— Aim of the exercise —
Below are some records. Pull every line that contains the word "HotelsCombined".

(Records from a data collection)
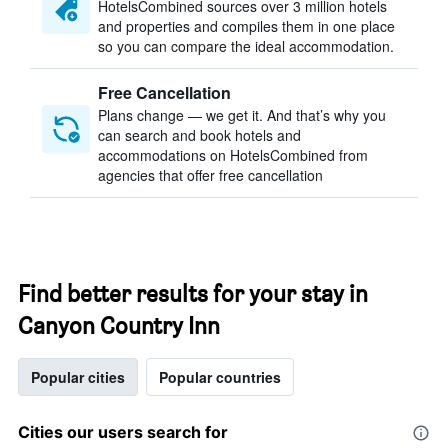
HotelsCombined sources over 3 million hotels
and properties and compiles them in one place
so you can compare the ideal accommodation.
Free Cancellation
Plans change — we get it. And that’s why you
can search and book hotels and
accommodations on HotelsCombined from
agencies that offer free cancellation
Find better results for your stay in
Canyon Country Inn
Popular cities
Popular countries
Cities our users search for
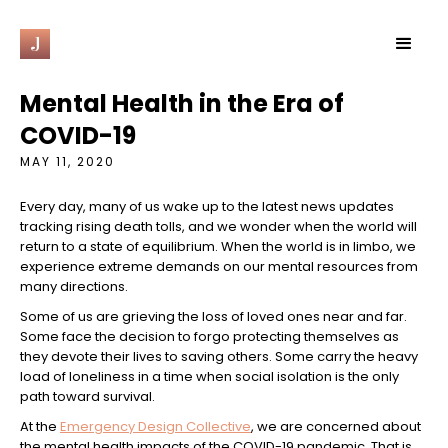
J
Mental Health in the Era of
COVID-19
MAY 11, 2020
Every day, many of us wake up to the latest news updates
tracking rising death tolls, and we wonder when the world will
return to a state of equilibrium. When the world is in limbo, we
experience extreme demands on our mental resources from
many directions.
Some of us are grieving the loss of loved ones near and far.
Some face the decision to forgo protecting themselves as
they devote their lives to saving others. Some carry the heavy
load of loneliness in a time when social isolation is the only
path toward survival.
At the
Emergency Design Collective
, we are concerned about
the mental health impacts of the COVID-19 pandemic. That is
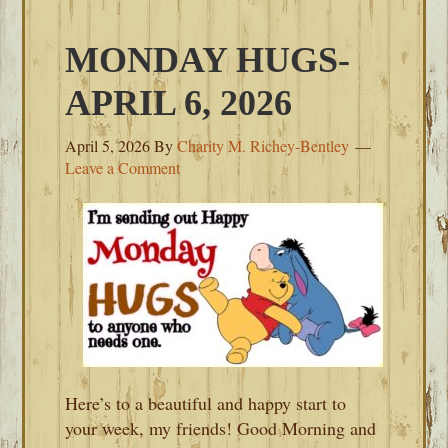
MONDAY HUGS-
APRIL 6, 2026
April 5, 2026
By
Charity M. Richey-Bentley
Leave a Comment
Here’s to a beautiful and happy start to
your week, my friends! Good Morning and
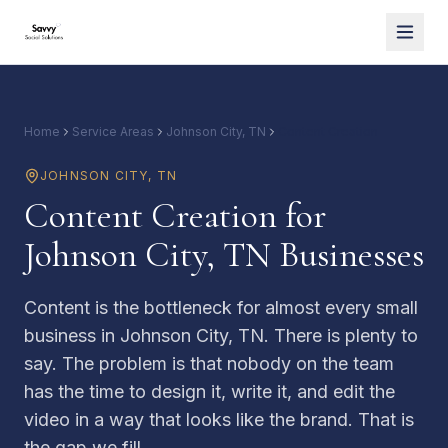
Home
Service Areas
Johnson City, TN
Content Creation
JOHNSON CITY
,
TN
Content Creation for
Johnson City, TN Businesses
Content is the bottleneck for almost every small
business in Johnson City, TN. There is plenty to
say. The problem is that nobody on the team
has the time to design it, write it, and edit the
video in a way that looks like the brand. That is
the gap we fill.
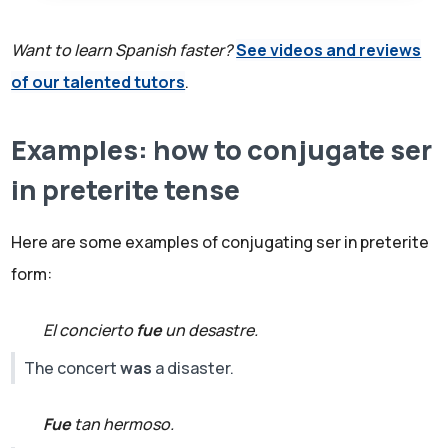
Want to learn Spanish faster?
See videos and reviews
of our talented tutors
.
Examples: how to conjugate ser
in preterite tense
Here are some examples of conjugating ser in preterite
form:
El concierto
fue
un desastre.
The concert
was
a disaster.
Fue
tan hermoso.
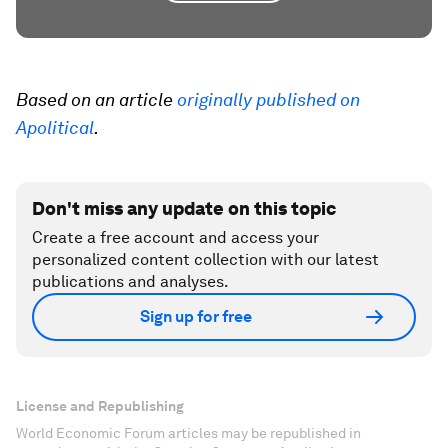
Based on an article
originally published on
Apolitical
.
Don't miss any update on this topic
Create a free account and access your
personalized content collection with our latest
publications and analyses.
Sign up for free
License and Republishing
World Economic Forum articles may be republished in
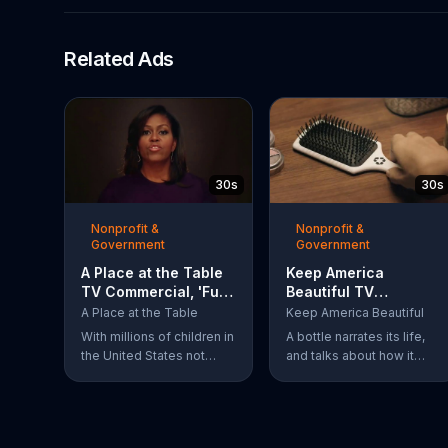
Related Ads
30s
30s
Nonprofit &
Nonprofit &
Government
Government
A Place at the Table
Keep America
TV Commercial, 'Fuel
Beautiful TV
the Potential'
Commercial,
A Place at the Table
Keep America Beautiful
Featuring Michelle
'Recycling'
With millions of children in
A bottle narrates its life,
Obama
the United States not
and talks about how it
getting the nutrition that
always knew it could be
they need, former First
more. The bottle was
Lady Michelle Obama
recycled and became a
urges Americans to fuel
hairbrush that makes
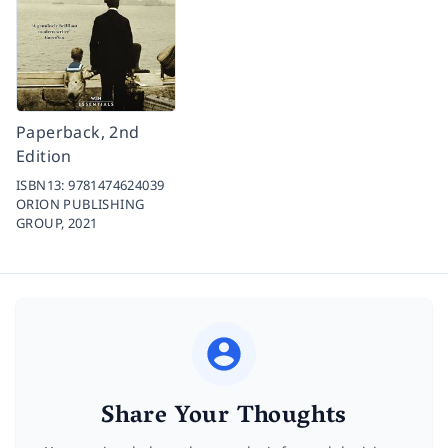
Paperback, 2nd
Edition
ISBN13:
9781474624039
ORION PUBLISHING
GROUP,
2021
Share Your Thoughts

— Output of the task —
HotelsCombined sources over 3 million hotels
accommodations on HotelsCombined from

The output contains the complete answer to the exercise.